Abhayaratna Walter P, Barnes Marion E, O'Rourke Michael F, Gersh Bernard J, Seward James B, Miyasaka Yoko, Bailey Kent R, Tsang Teresa S M
Division of Cardiovascular Diseases and Internal Medicine, Rochester, Minnesota, USA.
Am J Cardiol. 2006 Nov 15;98(10):1387-92. doi: 10.1016/j.amjcard.2006.06.035. Epub 2006 Oct 4.
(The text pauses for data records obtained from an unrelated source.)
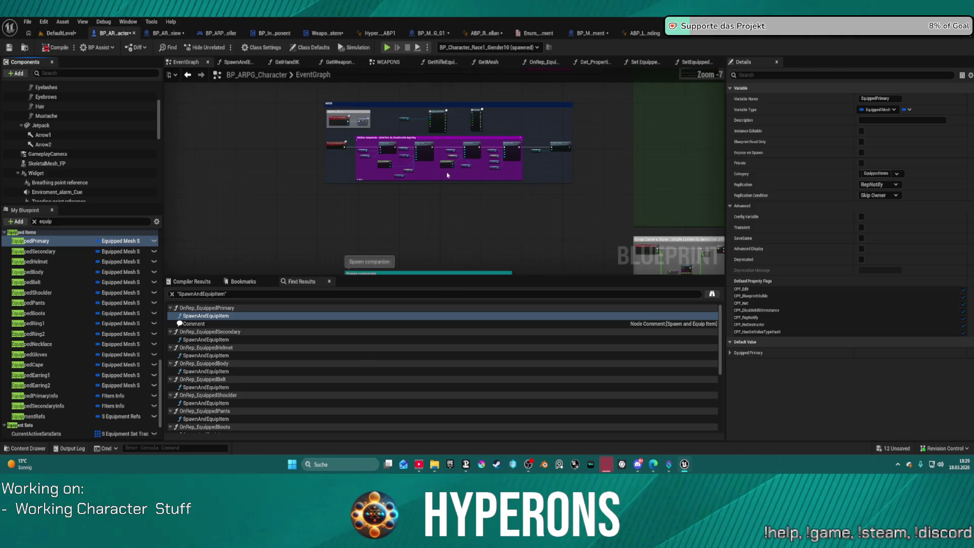
{"action": "scroll", "coordinate": [447, 175], "scroll_direction": "up", "scroll_amount": 6}
{"action": "left_click", "coordinate": [191, 282]}
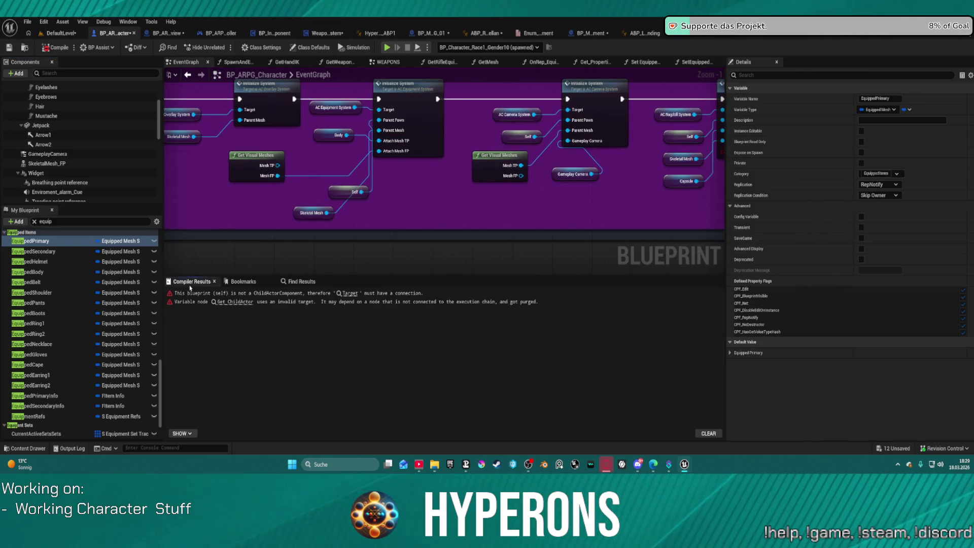
{"action": "left_click", "coordinate": [236, 301]}
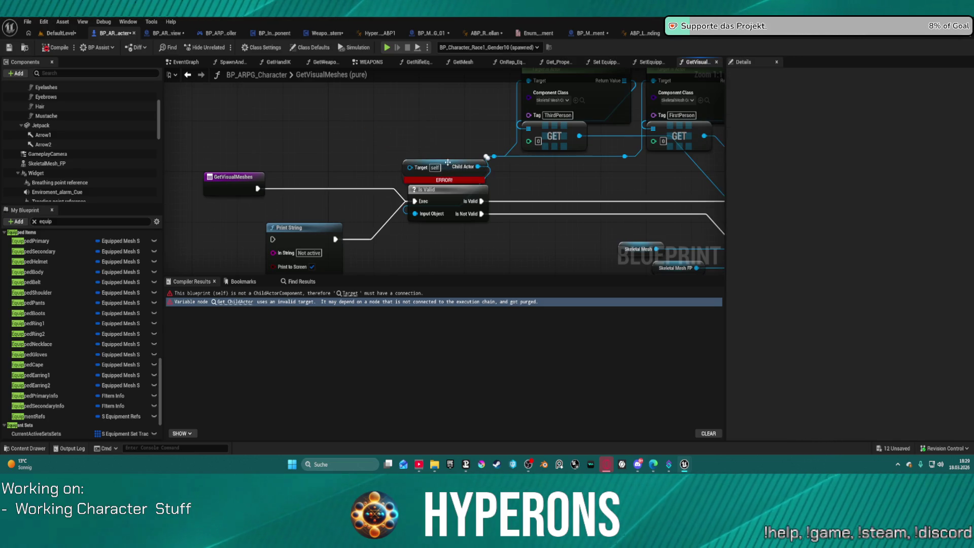
Move the erroring Get ChildActor node aside in GetVisualMeshes and recompile BP_ARPG_Character.
{"action": "left_click_drag", "start_coordinate": [447, 162], "coordinate": [313, 100]}
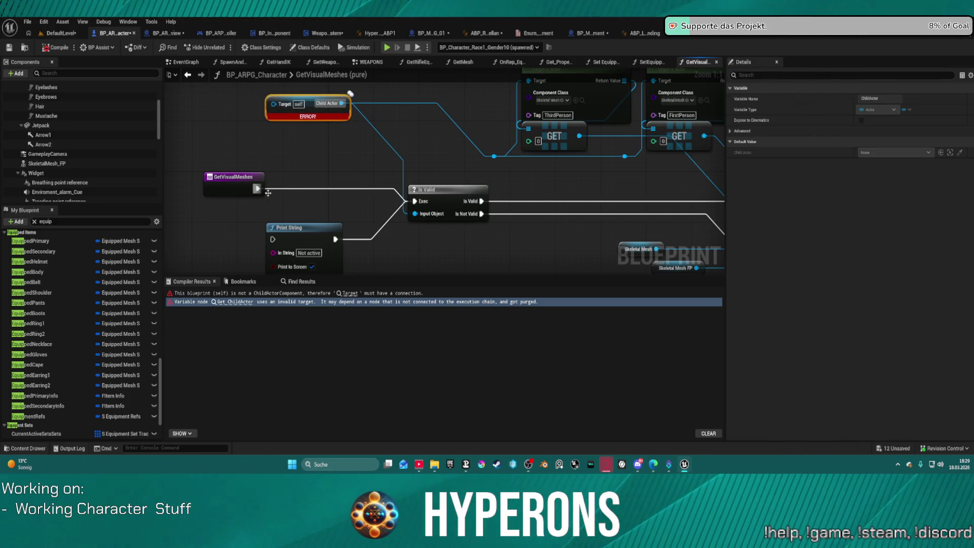
{"action": "left_click", "coordinate": [288, 192]}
There is a paucity of data regarding the relation between the various noninvasive indexes of arterial stiffness and left ventricular diastolic function. In 188 subjects aged > or =65 years (mean 75 +/- 5; 71% men), the concordance and strength of the association between measures of arterial stiffness and left ventricular diastolic function were evaluated. Indexes of arterial stiffness (brachial and aortic pulse pressure [PP], carotid-femoral pulse-wave velocity [PWV], and augmentation pressure [AP]) were measured using applanation tonometry. Diastolic function was classified in terms of instantaneous diastolic function grade and quantitated as left atrial volume, a measure of chronic diastolic burden. Risk for new cardiovascular events was estimated using a validated clinical echocardiographic risk algorithm. Aortic and brachial PP, PWV, and AP were correlated positively with left atrial volume and diastolic function grade. After adjusting for age, gender, and clinical and echocardiographic covariates, 1-SD increases in aortic PP, brachial PP, PWV, and AP were associated with 6%, 6%, 4%, and 4% increases in indexed left atrial volume, respectively. Similarly, 1-SD increases in aortic PP, brachial PP, and AP were associated with 84%, 81%, and 83% increased risk for diastolic dysfunction, respectively (all p <0.04). PWV and aortic and brachial PP were superior to AP in discriminating subjects with the highest risk of having new cardiovascular events (5-year risk >50%; area under receiver-operating characteristic curve 0.67, 0.67, 0.70, and 0.56, respectively; p <0.05). In conclusion, increased arterial stiffness was associated with more severe left ventricular diastolic dysfunction, although the strength of the association varied according to the specific measure used. Aortic PP, brachial PP, and PWV appeared superior to AP in risk discrimination in this elderly cohort.
关于动脉僵硬度的各种非侵入性指标与左心室舒张功能之间的关系,目前数据匮乏。在188名年龄≥65岁(平均75±5岁;71%为男性)的受试者中,评估了动脉僵硬度指标与左心室舒张功能之间关联的一致性和强度。采用压平式眼压计测量动脉僵硬度指标(肱动脉和主动脉脉压[PP]、颈股动脉脉搏波速度[PWV]和增压[AP])。根据瞬时舒张功能分级对舒张功能进行分类,并将左心房容积作为慢性舒张负担的指标进行量化。使用经过验证的临床超声心动图风险算法评估新发心血管事件的风险。主动脉和肱动脉PP、PWV和AP与左心房容积和舒张功能分级呈正相关。在调整年龄、性别以及临床和超声心动图协变量后,主动脉PP、肱动脉PP、PWV和AP每增加1个标准差,分别与左心房容积指数增加6%、6%、4%和4%相关。同样,主动脉PP、肱动脉PP和AP每增加1个标准差,分别与舒张功能障碍风险增加84%、81%和83%相关(均p<0.04)。在区分发生新发心血管事件风险最高的受试者(5年风险>50%)方面,PWV以及主动脉和肱动脉PP优于AP(受试者工作特征曲线下面积分别为0.67、0.67、0.70和0.56;p<0.05)。总之,动脉僵硬度增加与更严重的左心室舒张功能障碍相关,尽管这种关联的强度因所使用的具体测量指标而异。在这个老年队列中,主动脉PP、肱动脉PP和PWV在风险判别方面似乎优于AP。